Between 2008 and 2015 Fret SNCF cut its workforce from 14,933 to 7420 and sold 101 of its 262 locomotives to Akiem between 2009 and 2011. The court says this highlights the overcapacity in the operator’s fleet during this period.

Wagonload traffic was slashed from around 700,000 wagonloads in 2005 to 150,000 in 2014 and the organisational structure was streamlined, but despite these efforts, costs remain high.

“The cost and working conditions of SNCF staff continues to weigh on its profitability,” the court notes. Average gross pay of Fret SNCF staff increased by 2.8% annually between 2008 and 2014, compared with an average of 1.6% across the broader transport sector. Meanwhile, staff absence has increased from an average of 10.5 days in 2009 to 12.8 days in 2014. VFLI employee absence fell from 6.9 days to 6.6 days over this period.
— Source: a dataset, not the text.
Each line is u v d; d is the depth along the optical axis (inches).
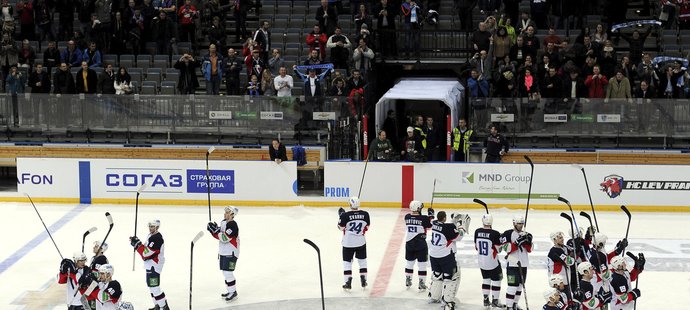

Fret SNCF’s operating losses have fallen but were still the equivalent of 23.9% of turnover in 2015, when the company made a loss of €253m on revenues of €1.06bn. Net debt more than doubled between 2008 and 2014 from €1.79bn to €4bn and is forecast to reach €5.1bn by 2020.

While VFLI has grown quickly, capturing 38% of the French rail freight market by 2015, Fret SNCF’s market share has been in persistent decline. The court says VFLI has been successful because of “the flexibility of its offer, its social framework, and its more selective and non-generalist business model,” which has enabled it to adapt to changes in the market in a way Fret SNCF has not.


The French government launched a new rail freight strategy in 2009 which sought to rebalance the modal split in favour of rail. However, rail’s share of the inland freight market fell from 10.2% in 2008 to 9.5% in 2014 and volumes declined from 40.4 billion tonne-km in 2008 to 32.2 billion tonne-km in 2014, a 21% drop.

While this trend was driven by a decline in heavy industries, the court argues it was “aggravated by the poor state of the network, which has seriously degraded the reliability of paths allocated for freight trains, and therefore the quality of service considered essential by shippers, which have therefore switched traffic to other modes.”

The “dual role” of the state as both the driver of transport policy and SNCF Mobility shareholder is cited as a key issue and while the state has expressed support for rail freight it has implemented initiatives such as 44-tonne lorries and abandonment of the ecotax which have harmed the industry.

The new social framework introduced in 2016 is also regarded by the court as a “missed opportunity” to improve the competitiveness of Fret SNCF.

The maximum working time for traincrew is 1568 hours a year and a collective bargaining agreement signed in June 2016 has not translated into any savings for SNCF Mobility.

Freight operators will also face increasing track access charges, and the court argues that the provisions relating to rail freight in the state’s 2017-2026 contract with infrastructure manager SNCF Network are “not consistent with the state’s ambitions for this mode.”

In addition, the court suggests that mechanisms should be introduced to support shippers opting to use more environmentally-sustainable forms of transport.